El número superaba la más enfermiza de las fantasías. Una luna llena, que la latitud austral magnificaba, nos los mostraba con luminarias de gran teatro. Eran tantos que cubrían todo el paisaje, que se apelotonaban en el bosque y sacudían los árboles, de los que caían capas de nieve. Eran tantos que se encaramaban a las ramas, columpiándose, subiendo y bajando, montándose los unos sobre los otros. Había tantos que muchos no tenían más remedio que asumir el papel de espectadores y se amontonaban sobre pequeños arrecifes, en la costa norte y en la del sur, como reptiles al sol. Les faltaba espacio hasta para mover las extremidades superiores, exasperados, frenéticos; el conjunto parecía una gran olla llena de lombrices de pescador.
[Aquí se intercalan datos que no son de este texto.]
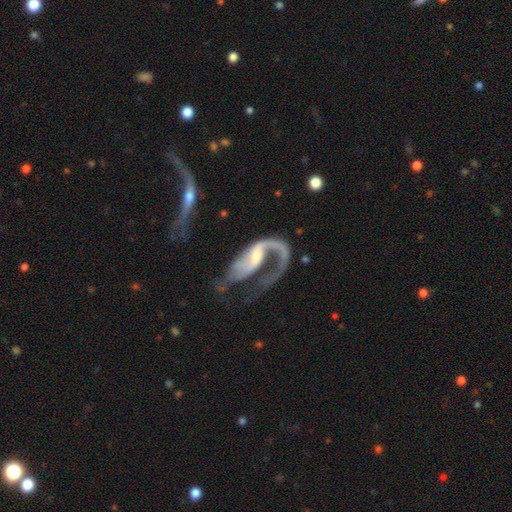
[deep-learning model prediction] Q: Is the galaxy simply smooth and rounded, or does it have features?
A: featured or disk — 83%.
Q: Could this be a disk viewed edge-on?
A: no — 95%.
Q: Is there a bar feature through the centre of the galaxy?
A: weak — 41%.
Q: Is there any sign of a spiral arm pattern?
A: yes — 89%.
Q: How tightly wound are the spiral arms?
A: loose — 63%.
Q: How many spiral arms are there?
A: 1 — 68%.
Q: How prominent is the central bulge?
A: small — 44%.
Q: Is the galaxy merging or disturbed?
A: major disturbance — 54%.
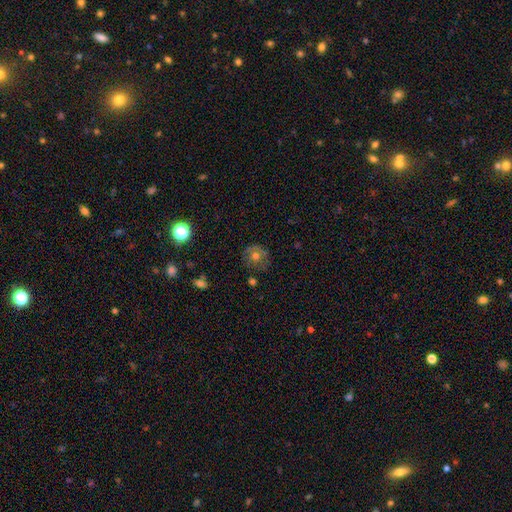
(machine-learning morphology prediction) Smooth or featured? smooth (54%)
How rounded? round (86%)
Merging? none (73%)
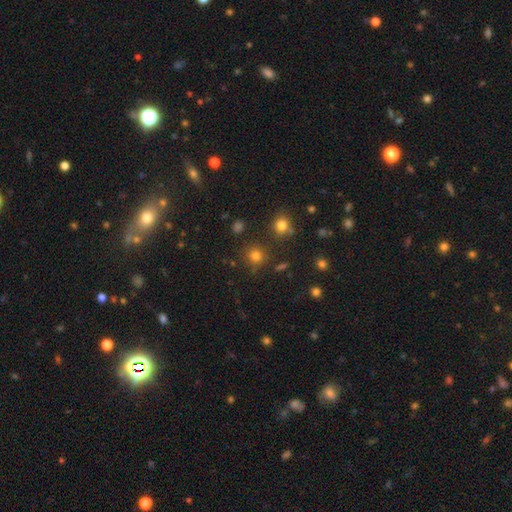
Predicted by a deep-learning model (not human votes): Smooth or featured: smooth — 77% (star or artifact — 17%)
How rounded: round — 90% (in between — 9%)
Merging: none — 82% (minor disturbance — 9%)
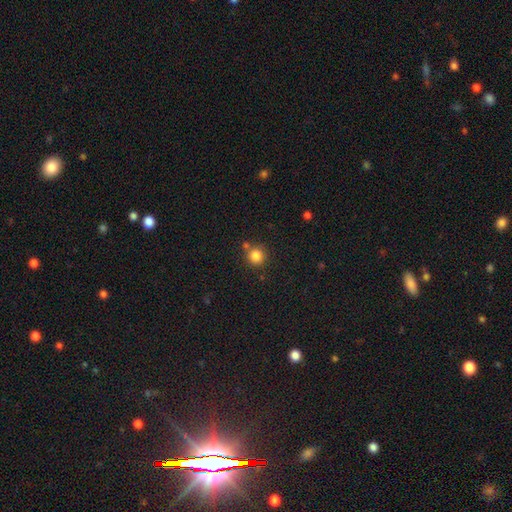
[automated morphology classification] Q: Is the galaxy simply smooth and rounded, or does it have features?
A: smooth — 84%.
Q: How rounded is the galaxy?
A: round — 92%.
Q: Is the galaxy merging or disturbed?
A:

Los más vigorosos se abalanzaban sobre los menos enérgicos, hiriéndolos si hacía falta, saltando por encima de los cráneos desnudos. Una masa pastosa de carne gris y verde que se detenía delante del granito, retrocedía indecisa, como si esperase las órdenes de un líder sin nombre.

—¡Batís! —grité—. ¡Los detonadores, actívelos!

Pero no me oía. El labio inferior le colgaba como estirado por un pendiente. Apretaba el fusil con ambas manos, sin apuntar hacia ningún lugar. Batís, Batís, Batís, lo sacudí por los hombros. Bajó el remington un poco más. Me miraba sin conocerme y susurraba:

—¿Quién es usted?

Aquello me causó una impresión tremenda, sobre todo porque quien hablaba era un hombre muy seguro de las verdades elementales. No podía contar con él. Pero no tenía tiempo para auxiliarle. Agáchese, me limité a decir, cogiéndolo por la nuca. Batís se miraba el pecho y las manos, sin prisas, ajeno a la catástrofe que nos rodeaba. En cierto sentido le envidié.

Los tres detonadores estaban preparados. Primero quería activar las cargas acumuladas cerca del granito. La palanca llegó hasta el fondo. Durante un segundo Batís —incapacitado— y yo nos miramos como un par de idiotas: no funcionaba. Pero de repente una explosión atronadora nos obligó a tirarnos al suelo, tras la barricada, y a protegernos la cabeza con los brazos. Las llamaradas se elevaban como estallidos volcánicos, fragmentos de granito y metralla de todo tipo se incrustaban en los sacos, en las paredes, doblaban la barandilla como si fuese de alambre. La construcción entera se tambaleaba. Tuve la impresión de que escoraba como la torre de Pisa. Cuando abrí los ojos, una capa de polvo y ceniza nos cubría de arriba abajo. Dentro del habitáculo se extendía una nube opaca; partículas de hollín centelleantes volaban a media altura. Por algún lugar se adivinaba la figura de la mascota, aullando y aullando, aterrorizada.